Badische Zeitung 6.10.2009

Befangenheit

Kindsmörder Gäfgen siegt über Gutachter

Im Prozess des Mörders Magnus Gäfgen gegen das Land Hessen ist der renommierte Gutachter Norbert Leygraf als Sachverständiger ausgetauscht worden. Der Grund: Das Landgericht Frankfurt sah eine mögliche Befangenheit.

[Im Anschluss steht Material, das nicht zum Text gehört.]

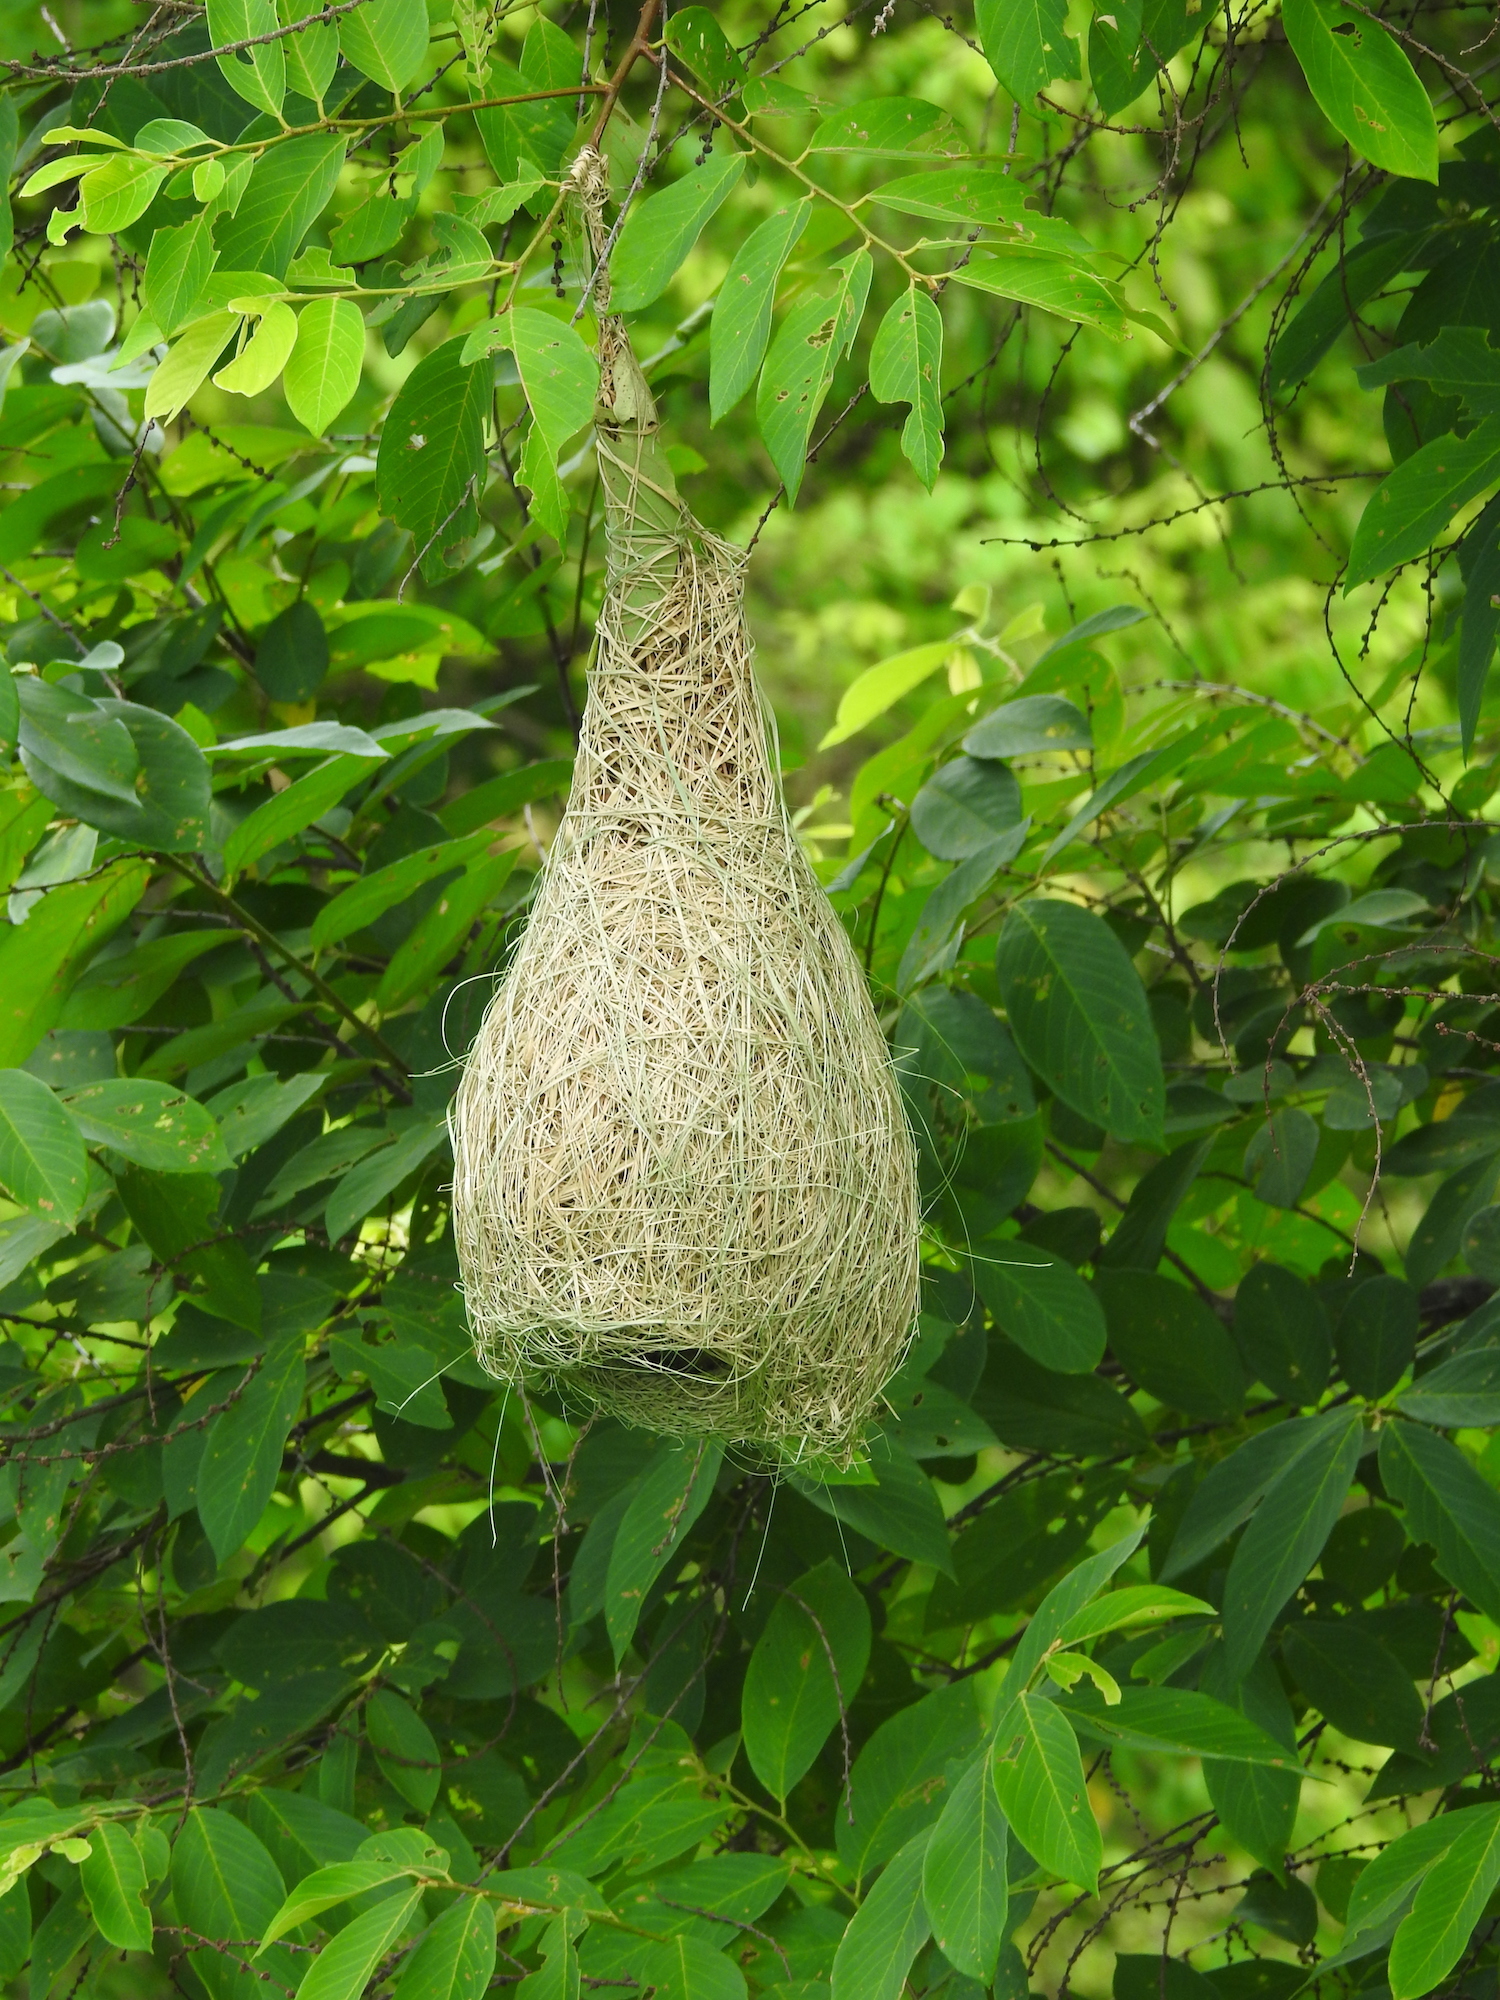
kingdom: Animalia
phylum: Chordata
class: Aves
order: Passeriformes
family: Ploceidae
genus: Ploceus
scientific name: Ploceus philippinus
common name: Baya weaver
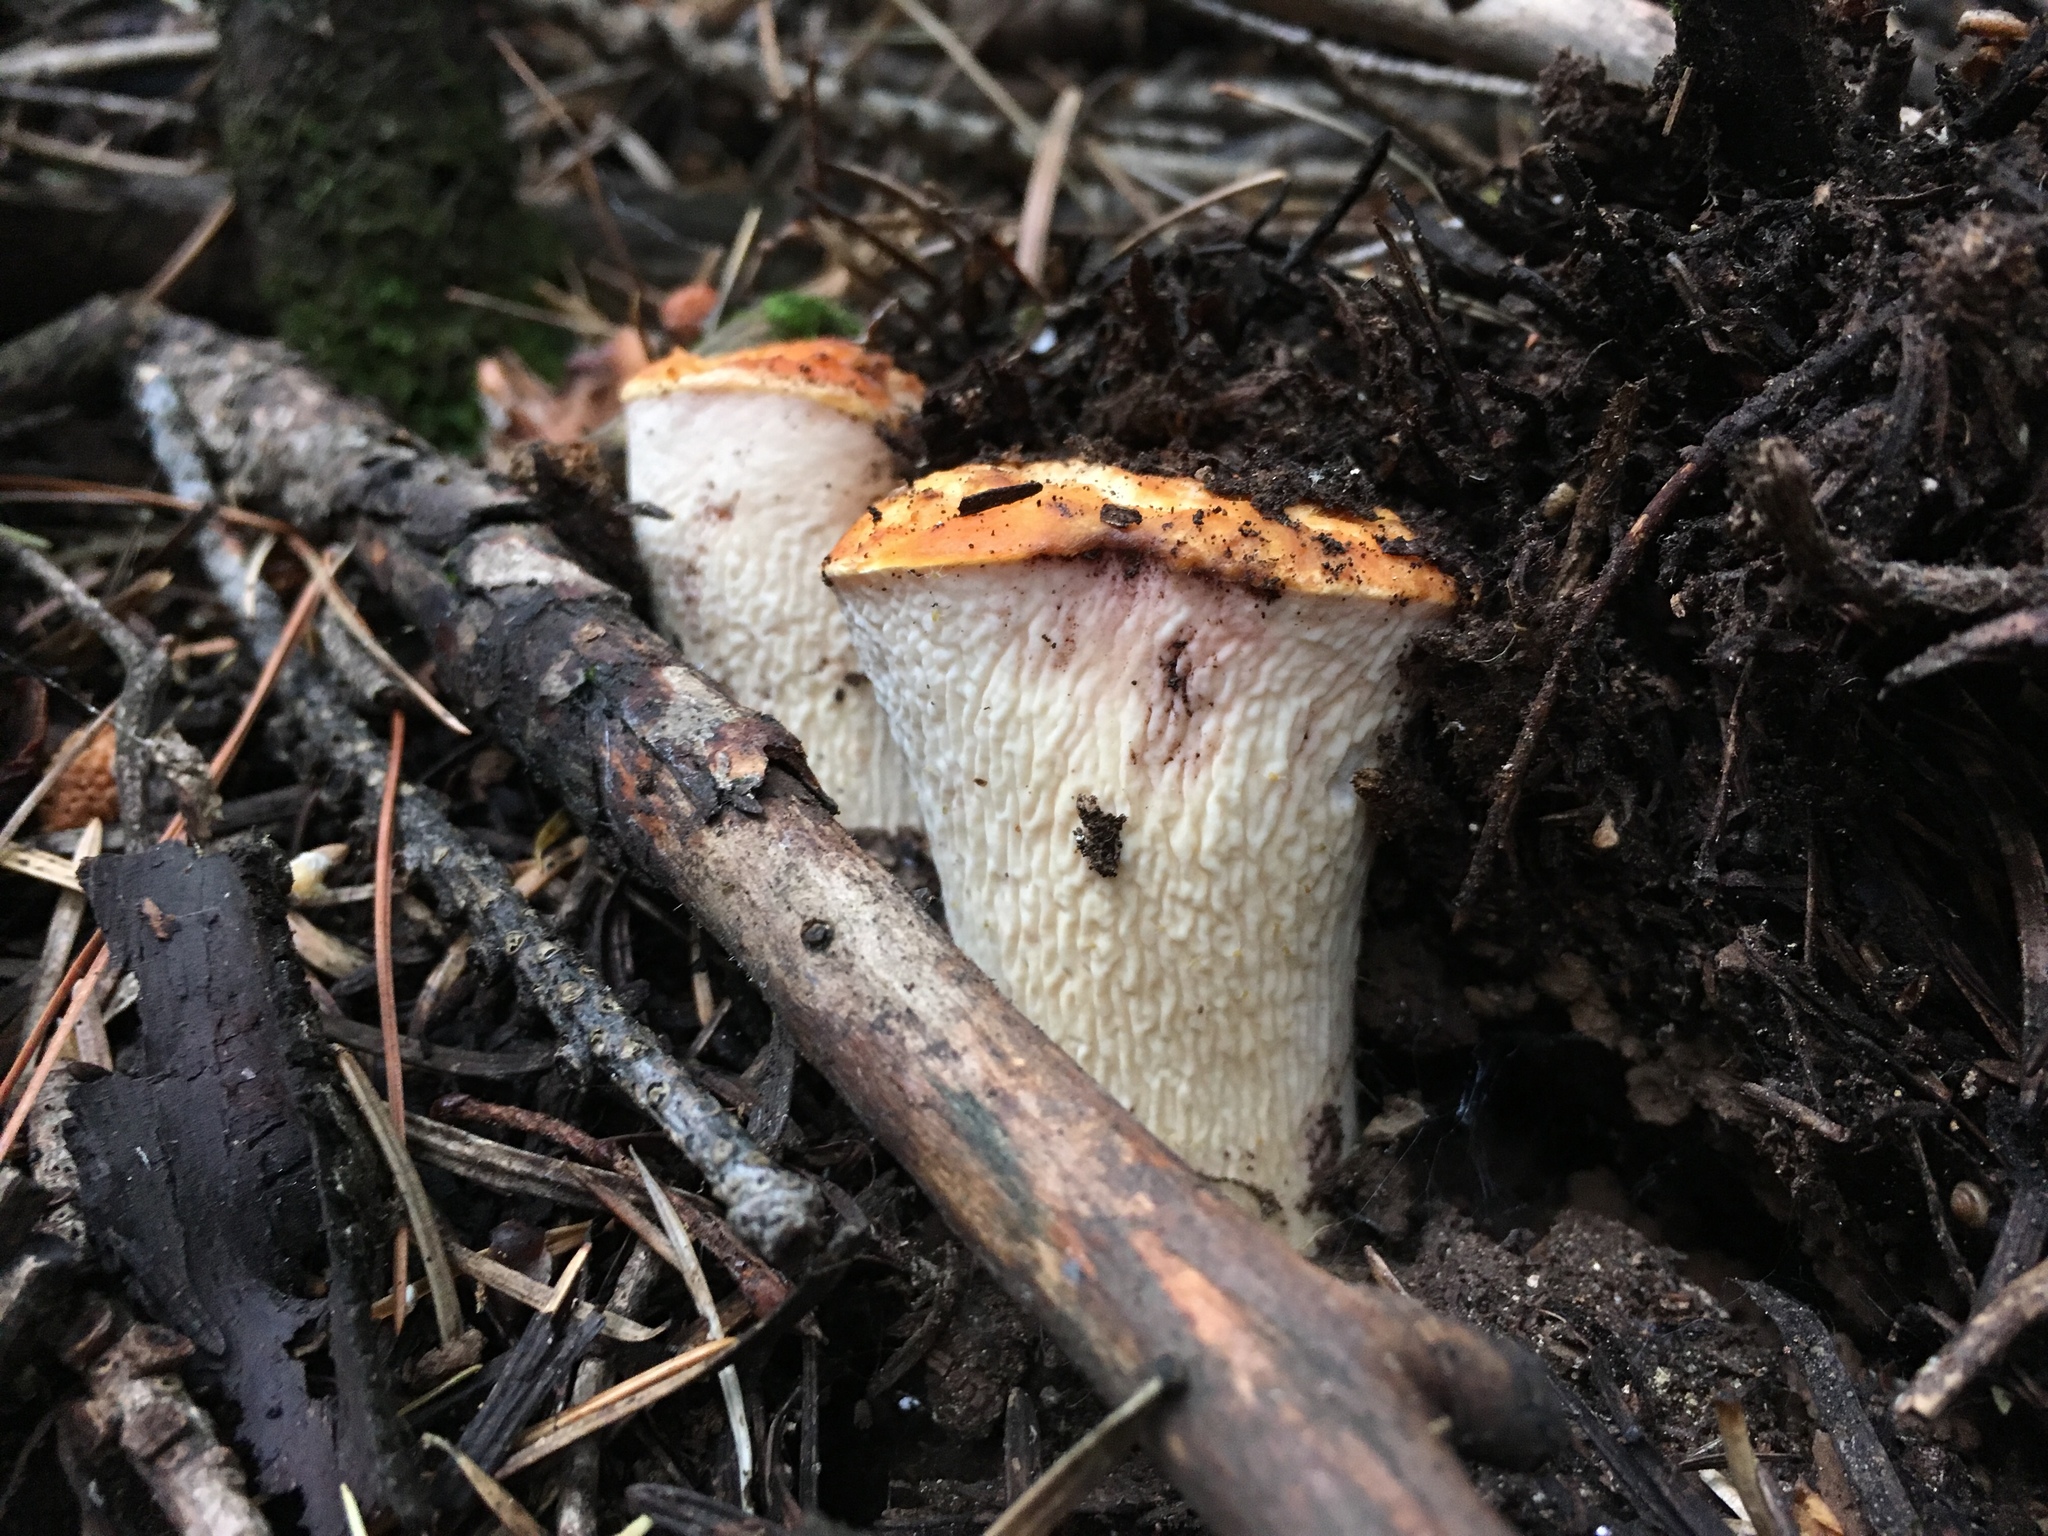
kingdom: Fungi
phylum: Basidiomycota
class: Agaricomycetes
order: Gomphales
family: Gomphaceae
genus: Turbinellus
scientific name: Turbinellus floccosus
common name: Scaly chanterelle
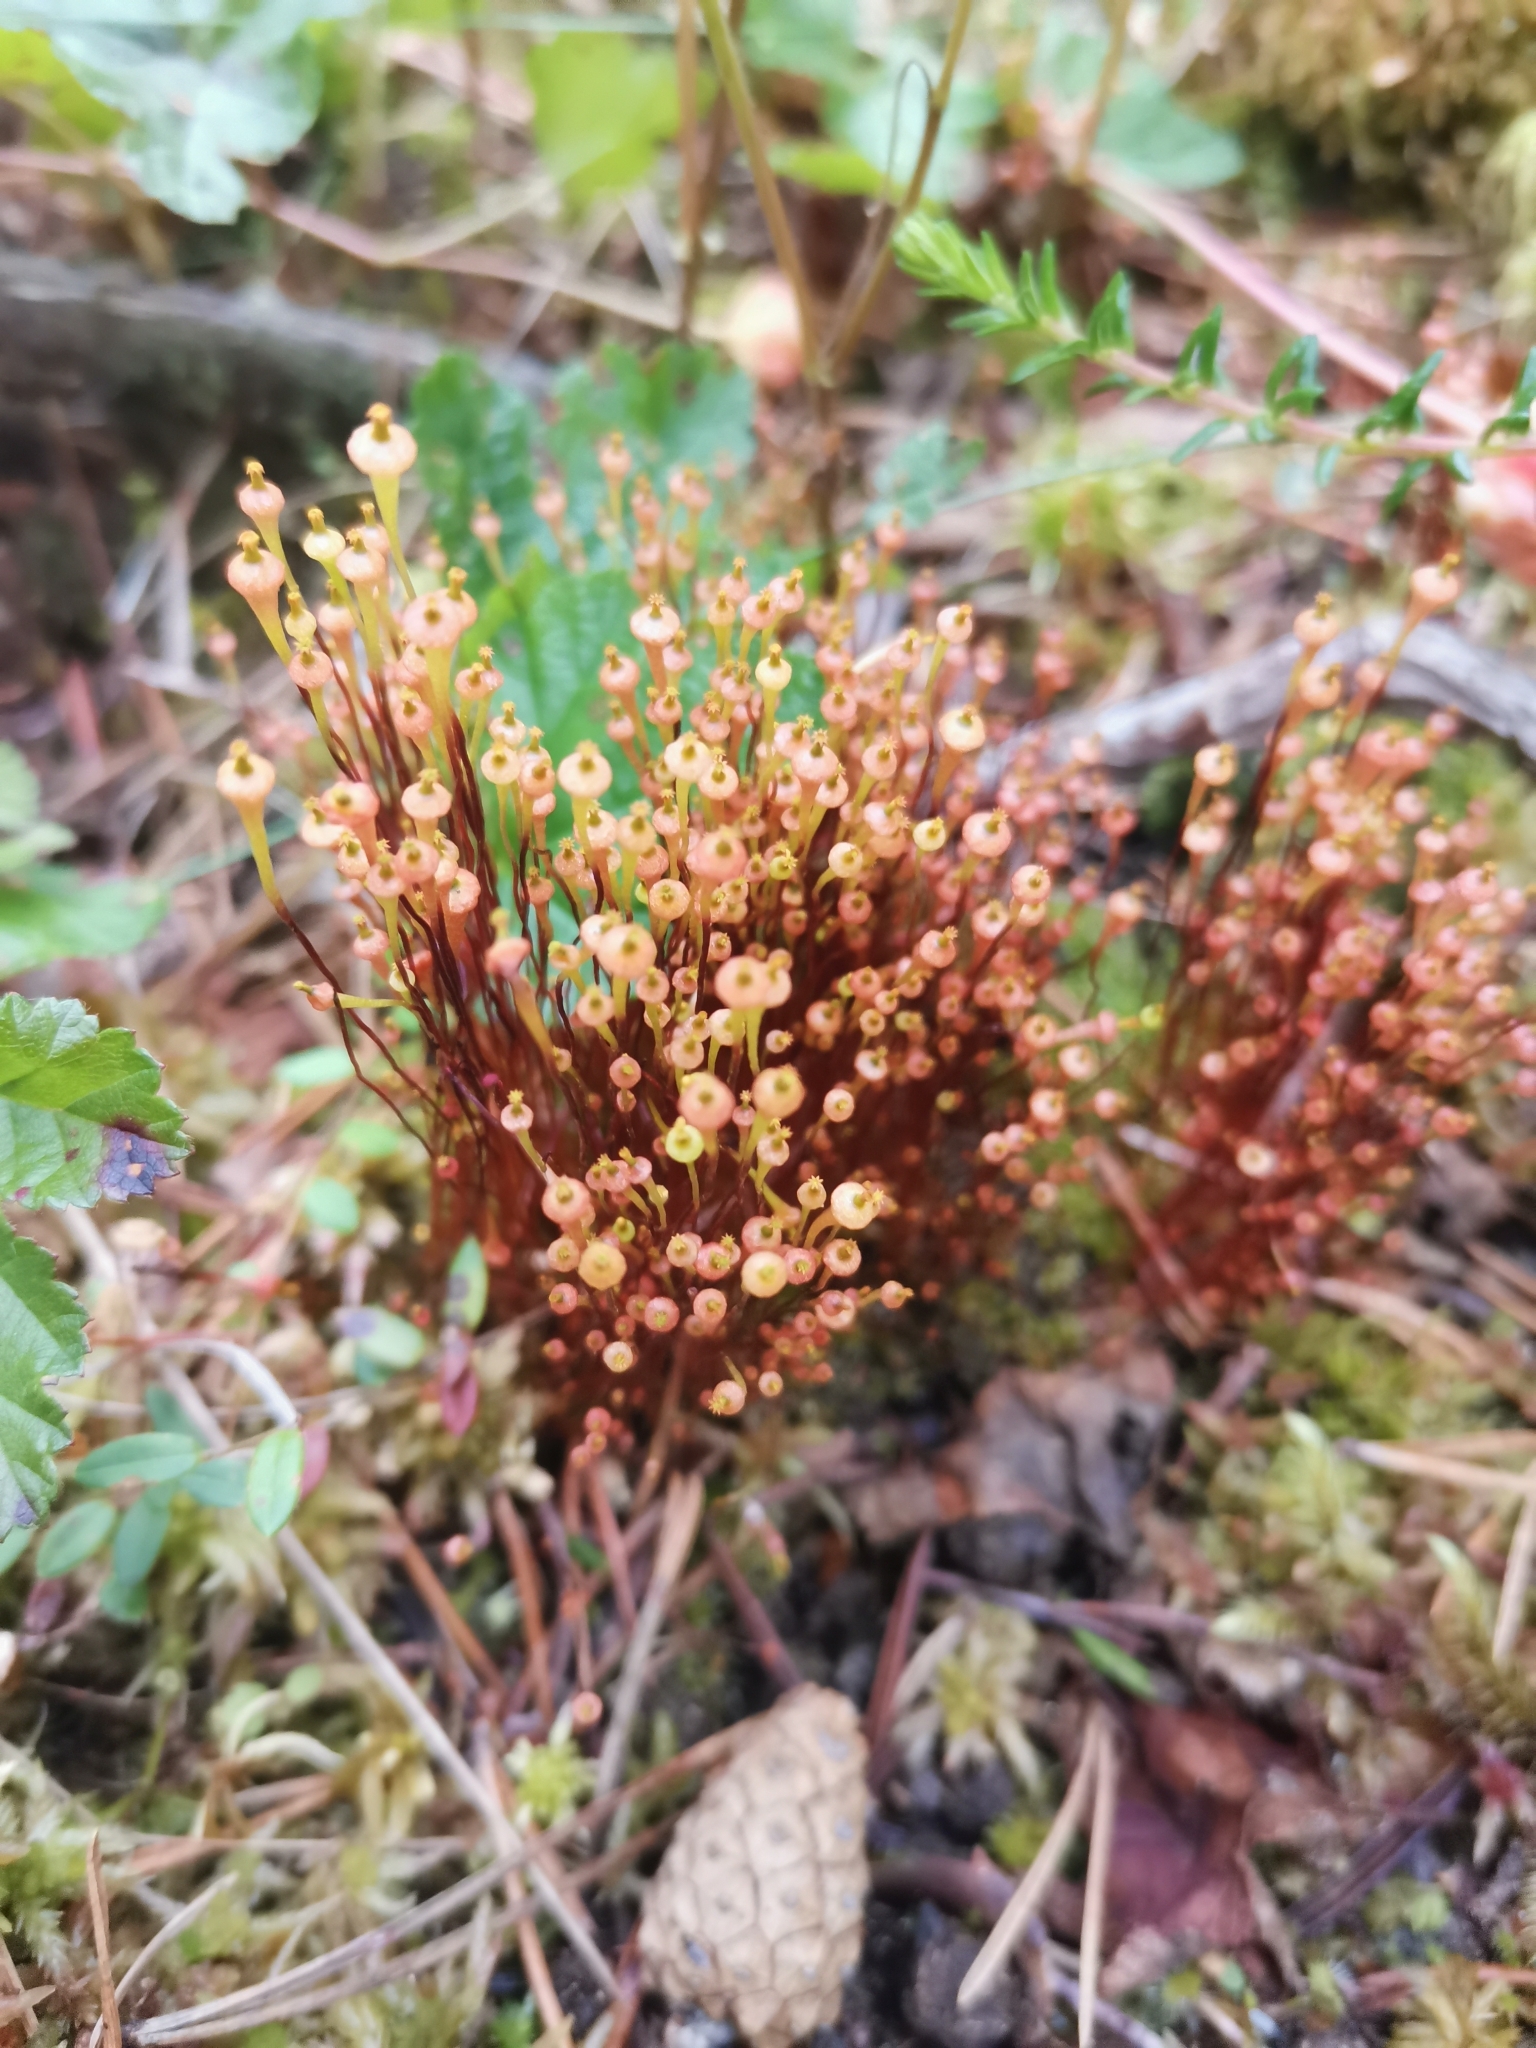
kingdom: Plantae
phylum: Bryophyta
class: Bryopsida
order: Splachnales
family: Splachnaceae
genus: Splachnum
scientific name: Splachnum ampullaceum
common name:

FRANKFURT/MAIN. Leygraf soll einem Journalisten ein Gutachten mit intimen Details zu Gäfgens Sexualleben gegeben haben. Der damalige Jurastudent Gäfgen entführte und erstickte 2002 den Bankierssohn Jakob von Metzler. Nach Gäfgens Verhaftung drohte ihm der Frankfurter Polizeivizepräsident Wolfgang Daschner, der das Kind noch am Leben wähnte, mit der Zufügung von Schmerzen, wie er sie noch nie verspürt habe, wenn er das Versteck nicht preisgebe. Gäfgen führte die Polizei daraufhin aber nur zur Leiche des Kindes.

Jetzt verlangt Gäfgen, der inzwischen zu lebenslanger Haft verurteilt wurde, Schmerzensgeld und Schadensersatz vom Land Hessen. Er leide wegen Daschners Folterdrohung unter Angstzuständen. Der Prozess wird weithin kritisiert, weil Gäfgen sich selbstgerecht als Opfer stilisiere. Als Selbstdarsteller wurde Gäfgen auch angegangen, als er in der Haft ein Buch schrieb und erfolglos versuchte, eine Stiftung zugunsten von Verbrechensopfern zu gründen.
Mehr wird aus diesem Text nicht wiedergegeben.